Note from Crystal: Jocelyn, this is such a critical tip and I’m so glad you contributed! This is something I learned at my first PR agency job. It is one of the most important things I took with me. We were required to come in everyday and read the newspaper/magazines before turning our computers on (yes, this was back in the day when news was not quite online everywhere yet, Hotmail was just being born for goodness sakes! I am dating myself here …but all for the greater good.). If we were going to pitch a journalist for a client, we had to create a briefing book on that journalist first. The briefing book contained the journalist’s bio, beat, history, recent articles plus any notes from fellow PR co-workers on their own experiences pitching that journalist. Before I picked up the phone to talk to that journalist, you can bet I read that briefing book cover to cover– and, yes, I still do this today! Being up on the latest news, technology, tools and media outlets is critical to being the best publicist you can be. If you’re pitching a magazine – read that magazine from cover to cover, every month. There’s so much out there, it takes time, but it’s time well spent. It’s where ideas and inspiration come from! Read the news, find the stories, find your clients’ stories and help craft them. It’s the best part of being a publicist!
#5 Let it Go
I recently wrapped up a campaign that I put my heart and soul into, a campaign that by all standards was successful. I was very happy with the results and thrilled to be part of the book launch. I always get emotionally invested – maybe that’s something I should have asked Sarah, Ann-Marie and Jocelyn (though I would bet that all of them would say yes; after all, they are amazing publicists and in order to be amazing at what you do, you have to be invested). And if your publicist is not invested in your work, I say find someone who is.

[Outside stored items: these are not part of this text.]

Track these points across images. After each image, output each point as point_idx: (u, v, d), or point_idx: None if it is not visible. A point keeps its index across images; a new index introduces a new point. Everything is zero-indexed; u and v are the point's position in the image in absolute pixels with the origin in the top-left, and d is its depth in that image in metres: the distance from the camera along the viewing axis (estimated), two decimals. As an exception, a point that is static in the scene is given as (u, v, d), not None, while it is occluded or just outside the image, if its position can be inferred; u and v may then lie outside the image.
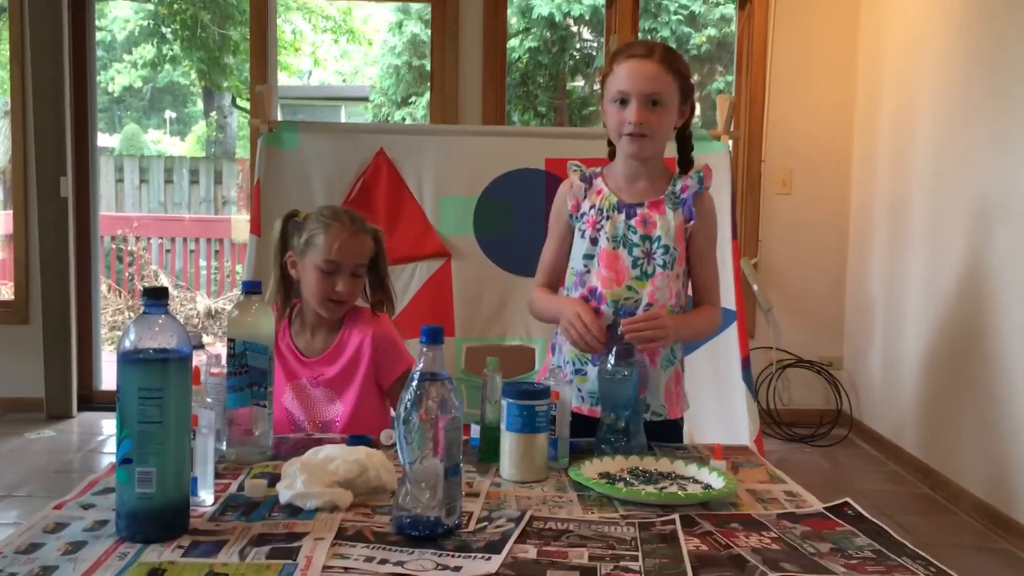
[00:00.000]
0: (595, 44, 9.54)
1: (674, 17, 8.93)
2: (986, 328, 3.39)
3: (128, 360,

When a campaign ends, I always ask myself: Did we get all the coverage we wanted? Did we get all the coverage we could have? Did I do everything I possibly could have? What could I have done better? There’s always more, always better, always harder. Publicity is very hit or miss, there’s no guarantee, there’s the rare instances of getting a “gift” like having a bestselling, powerful novelist get on TV and rave about your book and the rare “breakout” novel of the year situations. In most cases, though, there are just really good books out there, making their way in the world written by amazing authors who simply had to get the story out.
Inevitably, we don’t always get everything we want when it comes to publicity. We try, we try so very hard, we follow these amazing tips and more and it still won’t guarantee coverage or sales or success. If you’re publicist is guaranteeing any of those things, then I say find another publicist. After all, you want reality and hard work and emotional investment on your behalf. This is your novel you’re selling to the world, sharing with the world. Not a used car.
So after it’s all said and done and you’re reflecting on the publicity and the efforts and if you’re unhappy or wanted more or worrying you or your publicist didn’t do enough or what else you or she could have done, then I share this quote from a dear friend of mine, a brilliant writer, a beautiful, inspiring woman:
“It seems to me that a writer has to have a certain amount of faith that things will work out when they are meant to work out, whatever ‘working out’ means, or how that is defined. And a challenging but necessary part of this process is in fact Letting Go.”